L’explication qui circule avec insistance à Bruxelles veut que ce soient les banques et les grands investisseurs institutionnels (assurances, fonds d’investissements,…) qui font pression, via les agences de notation, pour que ce défaut ait lieu. Cela leur éviterait ainsi de mettre la main à la poche pour soutenir financièrement la Grèce. En effet, de nombreux gouvernements européens, poussés en cela par leurs opinions publiques, examinent la possibilité d’exiger une participation volontaire des ces établissements pour sauver la Grèce. Le postulat de base d’une telle démarche est que les difficultés financières de ce pays sont dues, en partie, aux banques et qu’il est normal qu’elles paient leur part. Une autre explication est à chercher du côté de la culpabilité des agences de notation qui, en dix ans, ont été incapables d’alerter le marché quant à l’imminence de crises graves. De fait, elles n’ont pas vu venir le krach des valeurs internet pas plus qu’elles ne se sont souciées de la bulle des produits structurés tels que les subprimes. Du coup, l’activisme actuel de ces agences ne serait qu’une manière pour elles de regagner une part de leur crédibilité perdue. Reste que cela se fait au risque de semer la pagaille sur les marchés financiers. En effet, un défaut de la Grèce aura des conséquences sur la stabilité de la zone euro et pourrait entraîner une réaction en chaîne.

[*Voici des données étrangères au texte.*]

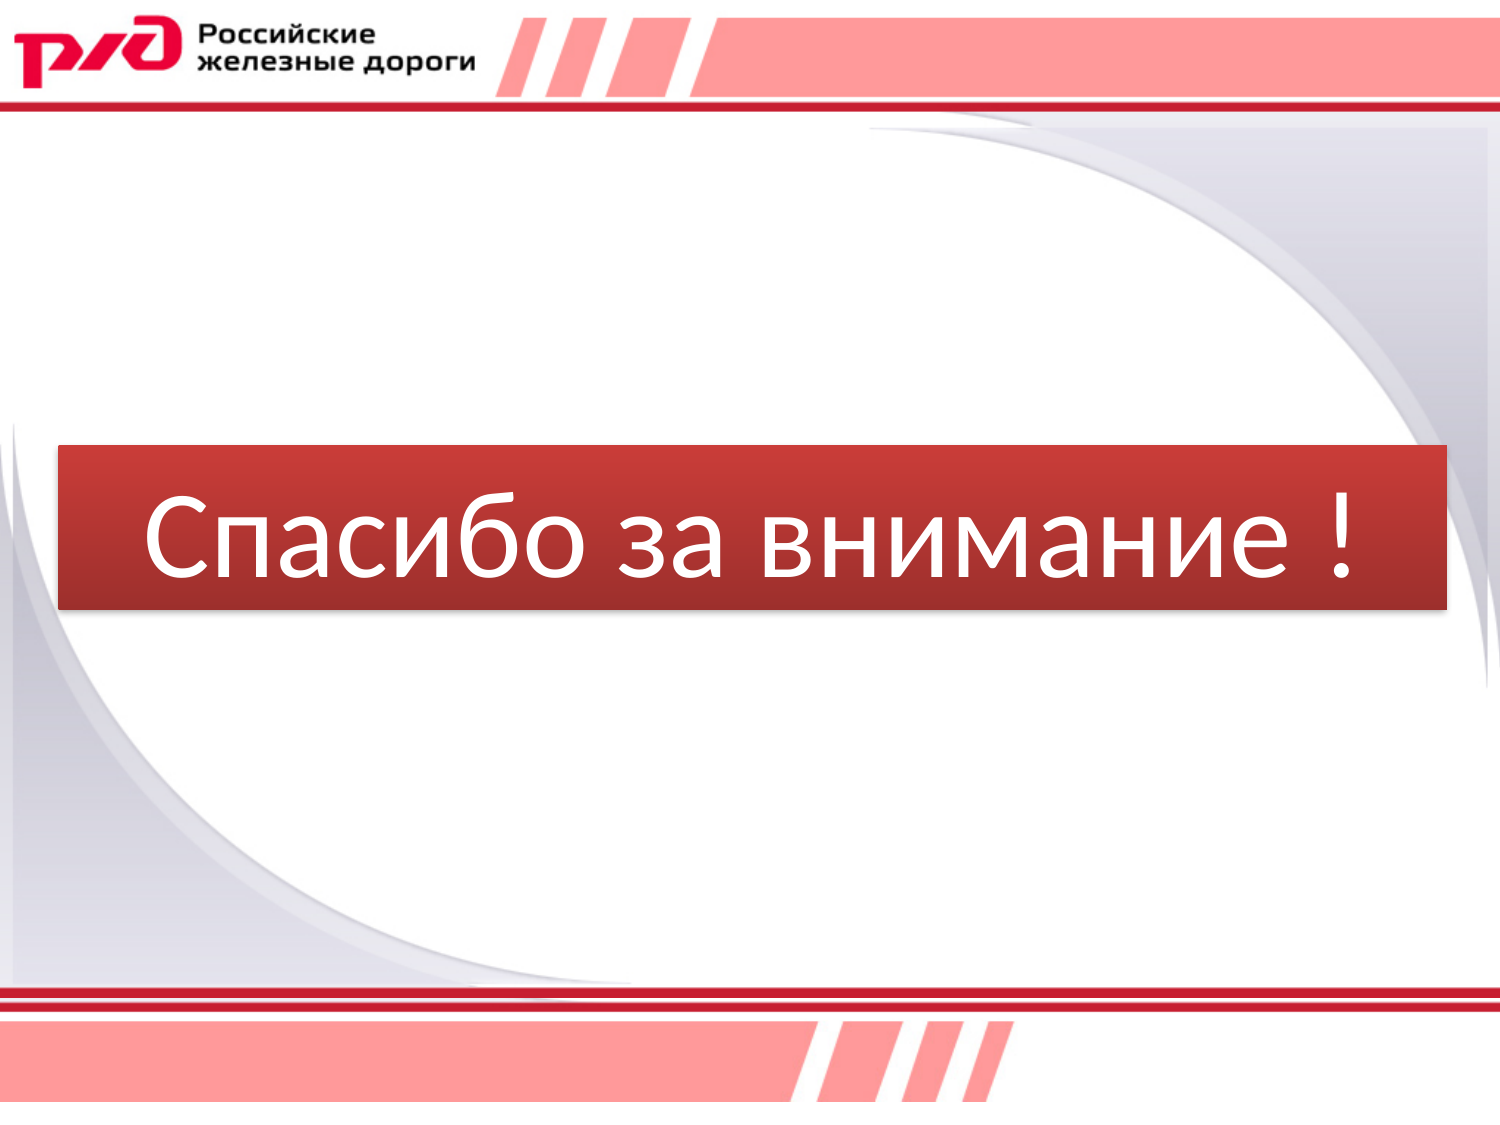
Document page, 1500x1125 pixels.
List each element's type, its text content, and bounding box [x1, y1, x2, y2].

Le risque de retour de bâton

Aux Etats-Unis, les agences de notation sont protégées par l’amendement qui défend la liberté d’expression (une notation étant assimilée à une opinion). En Europe, la législation est moins ouverte et les agences de notation pourraient se voir soumises à une réglementation bien plus contraignante. Si d’aventure la polémique, entre elles et la Commission européenne, vire au bras-de-fer, il est évident que la législation sera tôt ou tard, durcie même si les agences de notation assurent que c’est leur devoir d’alerter les marchés sur les risques de défaut de paiement d’un pays.